Lionsgate had no comment while Icahn’s announcement about the extension of the offer, which had been due to expire Friday, included several blasts at Lionsgate management. He made no reference to the settlement talks, which were disclosed four days earlier.

Icahn and Lionsgates have been battling for more than a year, triggered by Icahn’s unmet desire for seats on the 12-member board plus his frustration over the stock price. Lionsgate’s portrayed the billionaire investor as an incompetent meddler while Icahn’s called for the ouster of Lionsgate management.

The minimajor disclosed Monday that the Lionsgate board had approved placing $16 million into a trust for severance to five top managers if they’re kicked out “without cause” after a takeover by Icahn.

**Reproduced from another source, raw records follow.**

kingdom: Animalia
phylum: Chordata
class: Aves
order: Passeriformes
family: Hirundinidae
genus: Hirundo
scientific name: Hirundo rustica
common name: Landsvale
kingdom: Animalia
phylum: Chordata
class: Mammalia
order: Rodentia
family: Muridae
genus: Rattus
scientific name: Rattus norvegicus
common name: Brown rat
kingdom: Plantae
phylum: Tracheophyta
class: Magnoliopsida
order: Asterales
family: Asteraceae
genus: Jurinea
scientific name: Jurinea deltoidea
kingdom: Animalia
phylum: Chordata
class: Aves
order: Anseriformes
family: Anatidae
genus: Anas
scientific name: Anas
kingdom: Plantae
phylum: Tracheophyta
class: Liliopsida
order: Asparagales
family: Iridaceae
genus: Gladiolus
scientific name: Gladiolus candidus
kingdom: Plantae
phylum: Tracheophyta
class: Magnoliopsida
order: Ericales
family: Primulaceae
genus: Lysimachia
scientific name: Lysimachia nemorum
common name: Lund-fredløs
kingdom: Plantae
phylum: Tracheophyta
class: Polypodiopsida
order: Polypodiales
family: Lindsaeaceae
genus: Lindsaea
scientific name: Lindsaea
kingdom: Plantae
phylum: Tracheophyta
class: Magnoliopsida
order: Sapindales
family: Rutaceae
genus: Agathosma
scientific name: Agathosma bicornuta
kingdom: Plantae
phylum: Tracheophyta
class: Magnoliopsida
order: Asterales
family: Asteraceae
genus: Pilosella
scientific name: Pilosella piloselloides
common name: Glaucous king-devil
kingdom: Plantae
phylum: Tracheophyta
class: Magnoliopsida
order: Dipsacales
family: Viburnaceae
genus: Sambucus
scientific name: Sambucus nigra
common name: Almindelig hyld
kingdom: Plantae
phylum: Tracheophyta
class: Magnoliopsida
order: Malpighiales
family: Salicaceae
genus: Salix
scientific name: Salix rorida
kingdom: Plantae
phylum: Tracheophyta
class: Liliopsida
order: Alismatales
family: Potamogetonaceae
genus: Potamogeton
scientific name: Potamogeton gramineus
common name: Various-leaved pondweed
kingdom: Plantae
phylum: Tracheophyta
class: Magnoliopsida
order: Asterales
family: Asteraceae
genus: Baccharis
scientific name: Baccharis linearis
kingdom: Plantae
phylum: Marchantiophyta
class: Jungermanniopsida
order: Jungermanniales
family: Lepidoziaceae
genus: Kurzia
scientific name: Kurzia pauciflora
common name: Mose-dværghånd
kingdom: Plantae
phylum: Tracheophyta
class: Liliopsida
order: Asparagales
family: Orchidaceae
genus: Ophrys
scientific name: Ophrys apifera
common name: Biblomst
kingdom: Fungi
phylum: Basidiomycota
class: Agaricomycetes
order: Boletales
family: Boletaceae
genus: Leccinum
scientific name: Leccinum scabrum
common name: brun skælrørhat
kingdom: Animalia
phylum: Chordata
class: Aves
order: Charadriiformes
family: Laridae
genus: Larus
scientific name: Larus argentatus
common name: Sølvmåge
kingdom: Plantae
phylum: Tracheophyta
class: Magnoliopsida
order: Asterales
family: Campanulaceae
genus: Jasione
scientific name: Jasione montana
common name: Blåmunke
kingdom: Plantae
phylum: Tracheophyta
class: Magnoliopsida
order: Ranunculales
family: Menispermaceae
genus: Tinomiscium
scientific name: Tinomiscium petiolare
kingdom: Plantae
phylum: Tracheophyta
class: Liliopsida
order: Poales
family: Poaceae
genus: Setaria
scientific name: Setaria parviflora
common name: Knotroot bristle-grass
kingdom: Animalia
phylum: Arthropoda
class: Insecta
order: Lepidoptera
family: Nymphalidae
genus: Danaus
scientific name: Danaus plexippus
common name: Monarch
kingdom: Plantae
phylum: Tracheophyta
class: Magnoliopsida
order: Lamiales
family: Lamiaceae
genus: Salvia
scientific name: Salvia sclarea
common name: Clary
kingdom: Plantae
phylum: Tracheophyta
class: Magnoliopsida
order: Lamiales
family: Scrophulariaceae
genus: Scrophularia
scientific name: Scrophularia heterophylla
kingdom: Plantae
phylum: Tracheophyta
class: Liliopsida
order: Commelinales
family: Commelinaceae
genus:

In response, Icahn called the approval “reprehensible” and complained about Lionsgate’s efforts to institute an anti-takeover “poison pill” that would be triggered if Icahn’s stake reaches 20%.

“We believe this latest action, together with the board’s failed and misguided attempts to implement a poison pill and its reckless retention (at enormous expense to shareholders – with no discernible benefit) of no less than six professional advisory firms (two financial advisors, three law firms and a public relations firm) to defend against our offer, shows just how far removed this board has become from its mission of holding management accountable and safeguarding the interests of shareholders,” Icahn said in a statement.

Lionsgate scored a victory on May 12 in its ongoing battle with Icahn, receiving the backing of 56% of its shareholders for its poison pill — even though that option has been rescinded by Canadian regulators.

Lionsgate’s continued to urge shareholders to spurn Icahn’s offer, reiterating its description of the bid as “financially inadequate, opportunistic and coercive.”